*Task to complete*
Can you rewrite the lines below as a Markdown table with a No. column for the row number and a Line column for the line itself, leaving out any blank lines?

** Material to process follows **

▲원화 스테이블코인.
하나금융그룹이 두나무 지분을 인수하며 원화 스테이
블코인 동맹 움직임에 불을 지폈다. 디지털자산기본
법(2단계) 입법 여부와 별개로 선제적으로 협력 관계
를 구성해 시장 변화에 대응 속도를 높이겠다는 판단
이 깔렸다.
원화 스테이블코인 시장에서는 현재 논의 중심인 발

** End of Material to process **

*Response area*
| No. | Line |
|---|---|
| 1 | ▲원화 스테이블코인. |
| 2 | 하나금융그룹이 두나무 지분을 인수하며 원화 스테이 |
| 3 | 블코인 동맹 움직임에 불을 지폈다. 디지털자산기본 |
| 4 | 법(2단계) 입법 여부와 별개로 선제적으로 협력 관계 |
| 5 | 를 구성해 시장 변화에 대응 속도를 높이겠다는 판단 |
| 6 | 이 깔렸다. |
| 7 | 원화 스테이블코인 시장에서는 현재 논의 중심인 발 |